— Request —
Find the line holding "Quatrième île des" in the entries below. Give it again exactly, along with every line after it up to and including the line holding "et un ciel bleu d’une rare".

(Saved entries)
__________

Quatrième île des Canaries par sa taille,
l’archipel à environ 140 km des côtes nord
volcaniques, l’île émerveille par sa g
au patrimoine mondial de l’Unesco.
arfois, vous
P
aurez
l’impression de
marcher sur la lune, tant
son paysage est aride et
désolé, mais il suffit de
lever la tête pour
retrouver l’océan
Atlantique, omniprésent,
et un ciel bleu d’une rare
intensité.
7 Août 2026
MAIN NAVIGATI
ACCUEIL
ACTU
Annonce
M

__________

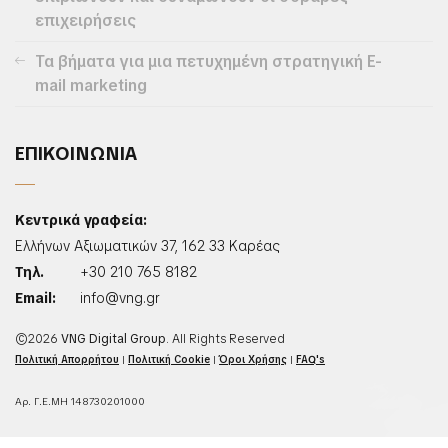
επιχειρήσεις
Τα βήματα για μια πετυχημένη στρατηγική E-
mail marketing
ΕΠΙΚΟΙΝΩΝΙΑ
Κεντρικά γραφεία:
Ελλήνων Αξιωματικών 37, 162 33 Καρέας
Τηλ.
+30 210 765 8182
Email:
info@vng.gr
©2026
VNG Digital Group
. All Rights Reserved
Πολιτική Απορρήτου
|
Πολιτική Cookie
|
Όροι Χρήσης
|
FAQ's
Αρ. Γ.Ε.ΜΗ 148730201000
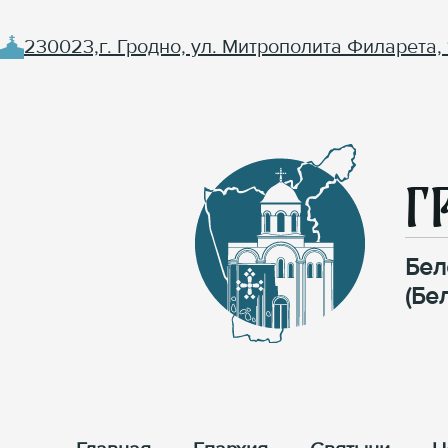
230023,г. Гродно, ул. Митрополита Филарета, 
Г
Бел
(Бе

__________

— Task answer —
Quatrième île des Canaries par sa taille,
l’archipel à environ 140 km des côtes nord
volcaniques, l’île émerveille par sa g
au patrimoine mondial de l’Unesco.
arfois, vous
P
aurez
l’impression de
marcher sur la lune, tant
son paysage est aride et
désolé, mais il suffit de
lever la tête pour
retrouver l’océan
Atlantique, omniprésent,
et un ciel bleu d’une rare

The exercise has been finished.